The CRTC announced the eight applicants on April 17, 2018, which included competing proposals by companies such as Bell Media, the Corriere Canadese, and Ethnic Channels Group among others. Rogers proposed expansions of the Omni Regional service, including the addition of Arabic, Hindi, and Tagalog-language newscasts, local newscasts on the East, Pacific, and Prairies feeds in Mandarin and Punjabi, and in Italian on East (replacing the Italian national newscast, due to the concentration of Italians living in the region), and increased investment in original scripted and factual programming,
In May 2019, the CRTC approved Rogers' proposal to expand Omni Regional, with a new three-year license term taking effect September 1, 2020. Changes will include that at least 70% of the broadcast day and 70% of primetime must be devoted to Canadian productions, and at least 12 hours of programming per-week must be acquired from independent producers (including at least two hours per-week of programming reflecting the Atlantic provinces, and two hours reflecting Manitoba and Saskatchewan). The number of daily national newscasts will expand to six, and there will be six hours per-week of local news programming for Calgary/Edmonton, Toronto, and Vancouver. Programming must be governed by advisory panels for each region, and Rogers must maintain the over-the-air Omni stations during the services' license terms. The service must also be operated on a break-even basis, with all additional profit re-invested into its operations. Rogers is only allowed to solicit advertising in the regions of the existing broadcast television outlets.
The decision to maintain Rogers' service has been considered controversial; Montreal Gazette media analyst Steve Faguy noted that the CRTC's decision contained no discussion of any of the other proposals, which he considered "shocking". In June 2019, the Corriere Canadese sent a letter to the cabinet requesting an appeal of the CRTC's decision, citing that the Commission ignored "widespread and intense dissatisfaction" with Rogers and Omni "in respect of its minimal conditions of license for Omni Regional to serve the multi-lingual multi-ethnic community of Canadians". The complaint pointed out the CRTC's previous disagreement with the structure of Omni Regional upon its initial approval, and argued that the new proposal also weakened Omni's mandates to provide ethnic news and public affairs programming (replacing four hour-long programs in specific languages with six half-hour programs in non-specific third languages). It argued that "the CRTC choice is an affront to its original Call for a unique service, to the objectives of the Broadcasting Act and to the constitutionality of the principles of equality inherent in the Multiculturalism Act."

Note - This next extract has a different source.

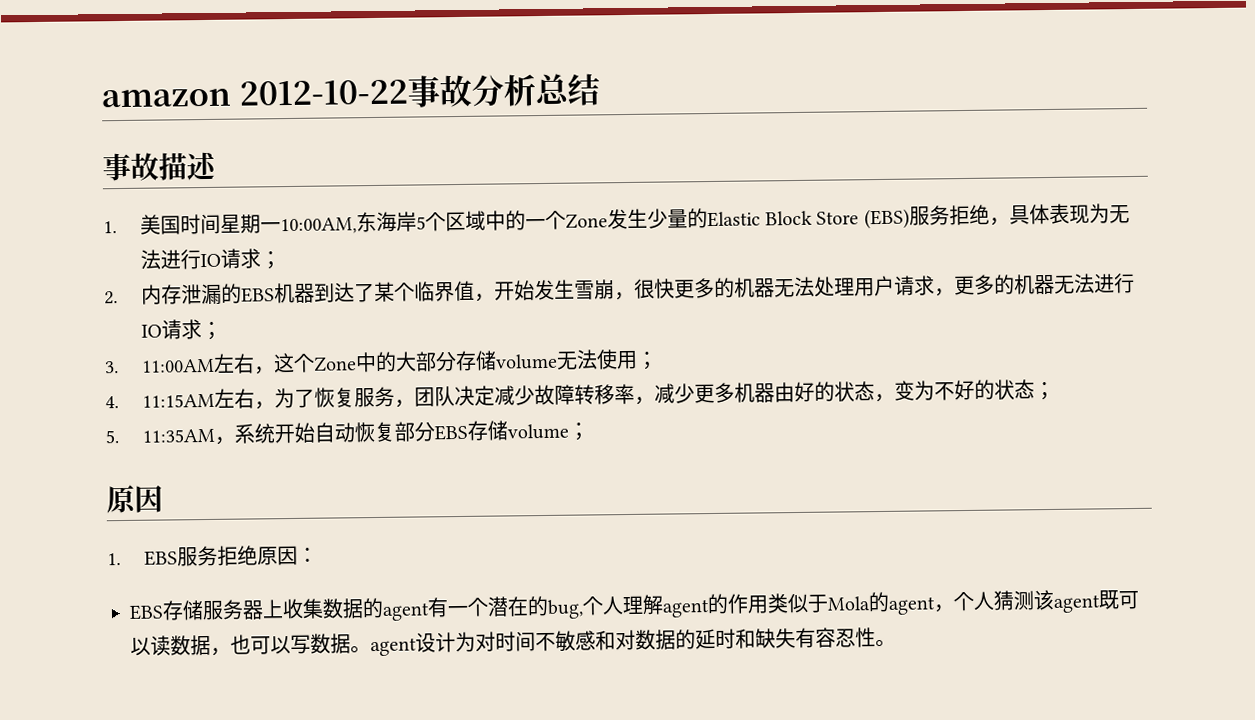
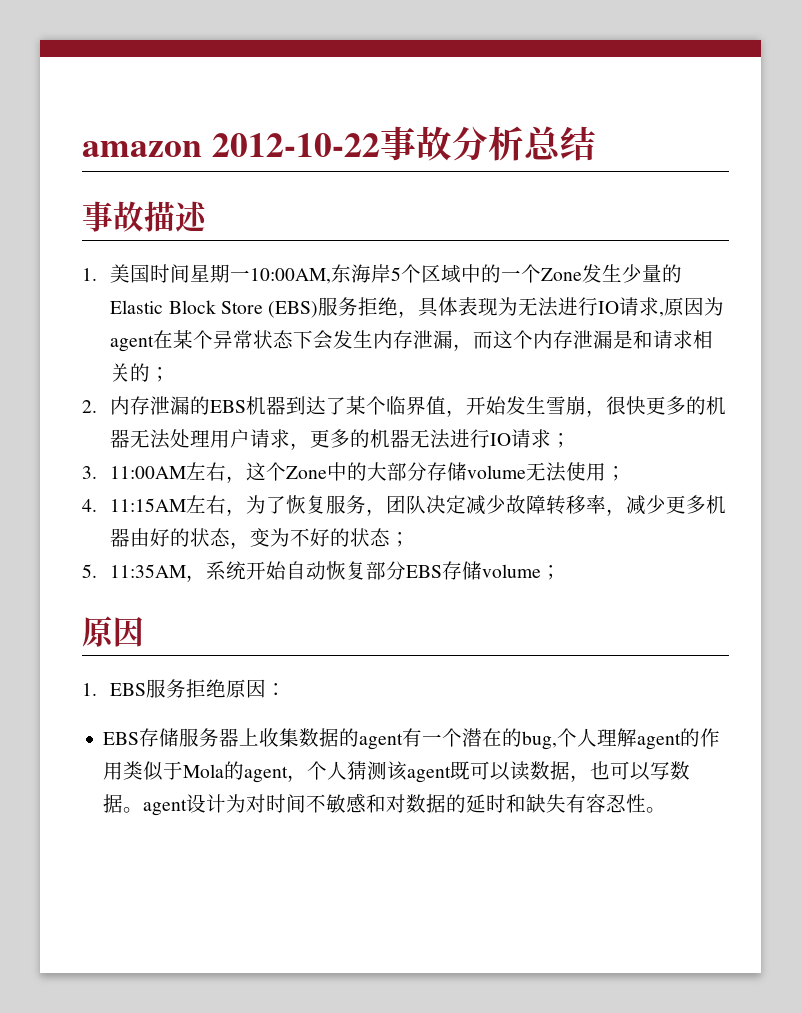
(261, 258) none -> [659,297,725,317] [110,330,714,352] [110,363,151,382] ,原因为agent在某个异常状态下会发生内存泄漏，而这个内存泄漏是和请求相关的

Independent Community Television Montreal (ICTV)—who had proposed a service known as Tele1—also requested an appeal, accusing CRTC commissioners Ian Scott and Caroline J. Simard of having "communicated independently with representatives of Rogers and Bell on multiple occasions and without notice to ICTV", resulting in an unfair process.
In August 2019, the Federal Court of Appeal dismissed the case, and the CRTC's decision was upheld by the Department of Canadian Heritage.